You grew up listening to, you know, your grandma tell the women in the family that they always talk about, you know how such-and-such’s daughter is like, such a good girl, because so many stuff had happened. She kept her mouth shut. She did not embarrass her family. She was raised up right. Even though nobody sat me down when I was growing up and told me that, you know, whatever your husband does or his family does, you have to keep your mouth shut and you have to take it and you don’t talk about it… It was just like growing up, hearing the stories, it gets instilled in you and you grow up with that, with that thinking, without even knowing why you’re doing that.

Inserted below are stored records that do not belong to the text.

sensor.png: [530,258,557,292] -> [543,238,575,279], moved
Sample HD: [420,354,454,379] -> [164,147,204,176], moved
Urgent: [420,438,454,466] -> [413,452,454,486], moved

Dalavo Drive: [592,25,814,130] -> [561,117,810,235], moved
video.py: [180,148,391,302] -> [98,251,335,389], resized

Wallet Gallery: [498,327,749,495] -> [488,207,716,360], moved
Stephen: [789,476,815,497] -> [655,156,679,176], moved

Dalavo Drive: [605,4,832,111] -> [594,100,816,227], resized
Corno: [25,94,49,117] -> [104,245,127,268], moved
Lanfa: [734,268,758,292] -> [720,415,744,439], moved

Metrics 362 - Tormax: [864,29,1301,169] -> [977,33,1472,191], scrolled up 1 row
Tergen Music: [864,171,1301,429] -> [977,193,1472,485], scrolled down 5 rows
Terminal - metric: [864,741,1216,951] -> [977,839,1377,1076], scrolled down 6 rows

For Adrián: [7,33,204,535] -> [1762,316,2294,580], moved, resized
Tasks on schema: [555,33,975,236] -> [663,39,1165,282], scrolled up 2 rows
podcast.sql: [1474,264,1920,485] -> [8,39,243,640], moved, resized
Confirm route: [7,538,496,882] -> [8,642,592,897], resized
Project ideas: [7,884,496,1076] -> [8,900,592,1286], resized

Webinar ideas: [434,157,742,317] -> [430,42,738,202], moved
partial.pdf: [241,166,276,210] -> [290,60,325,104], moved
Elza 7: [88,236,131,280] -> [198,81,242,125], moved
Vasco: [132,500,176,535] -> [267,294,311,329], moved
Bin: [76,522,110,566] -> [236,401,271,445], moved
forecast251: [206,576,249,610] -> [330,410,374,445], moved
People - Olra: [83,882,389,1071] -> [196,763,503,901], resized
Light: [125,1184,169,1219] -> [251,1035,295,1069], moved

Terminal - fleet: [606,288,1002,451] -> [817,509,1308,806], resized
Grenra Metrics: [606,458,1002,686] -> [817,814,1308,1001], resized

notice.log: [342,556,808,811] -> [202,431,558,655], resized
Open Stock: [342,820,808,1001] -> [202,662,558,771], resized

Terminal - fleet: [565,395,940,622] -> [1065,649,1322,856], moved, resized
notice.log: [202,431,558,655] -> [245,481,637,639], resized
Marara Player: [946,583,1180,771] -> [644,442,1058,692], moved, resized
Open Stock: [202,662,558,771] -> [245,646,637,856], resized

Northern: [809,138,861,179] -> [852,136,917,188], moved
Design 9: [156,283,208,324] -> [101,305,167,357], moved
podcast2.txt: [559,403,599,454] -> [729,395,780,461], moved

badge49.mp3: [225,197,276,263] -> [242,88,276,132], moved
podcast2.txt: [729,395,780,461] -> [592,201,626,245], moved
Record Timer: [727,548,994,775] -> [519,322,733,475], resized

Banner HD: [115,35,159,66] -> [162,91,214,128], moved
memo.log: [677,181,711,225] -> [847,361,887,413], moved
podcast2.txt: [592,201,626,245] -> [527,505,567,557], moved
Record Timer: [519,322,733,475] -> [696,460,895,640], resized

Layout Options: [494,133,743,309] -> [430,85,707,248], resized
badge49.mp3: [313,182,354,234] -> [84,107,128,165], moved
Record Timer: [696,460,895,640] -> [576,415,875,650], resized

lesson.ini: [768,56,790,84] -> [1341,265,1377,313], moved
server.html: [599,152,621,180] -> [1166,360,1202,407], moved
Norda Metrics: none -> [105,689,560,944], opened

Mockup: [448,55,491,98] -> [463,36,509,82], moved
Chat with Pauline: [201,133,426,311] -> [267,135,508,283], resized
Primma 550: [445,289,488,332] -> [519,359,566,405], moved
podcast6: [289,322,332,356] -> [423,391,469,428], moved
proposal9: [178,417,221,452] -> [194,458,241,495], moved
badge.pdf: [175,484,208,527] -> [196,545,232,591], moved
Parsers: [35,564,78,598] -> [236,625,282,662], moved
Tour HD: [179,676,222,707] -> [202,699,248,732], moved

A lot of women, they let a lot of stuff go and they, they think it’s like the husband’s right to control them; it’s husband’s right to tell them what to do, it’s the husband’s right because he’s the husband and it’s not so. But that’s something, like, really important as I said, and I always say that men and women, we are we equal, regardless of the culture or the religion that we practice. And I know for a fact, one of the biggest reasons that nobody asked me if I was okay back then when I was there, it was because when I was with him, I used to wear a scarf and a long dress and like, dress that way, and people didn’t want to offend my culture and my religion. And I always say that as a woman, as a human being, as a Muslim, I would have rather they offended my religion and asked me if I was okay if my children are okay and save my children going through what they went through, save me going through what I went through, than for them to respect my culture and stayed quiet.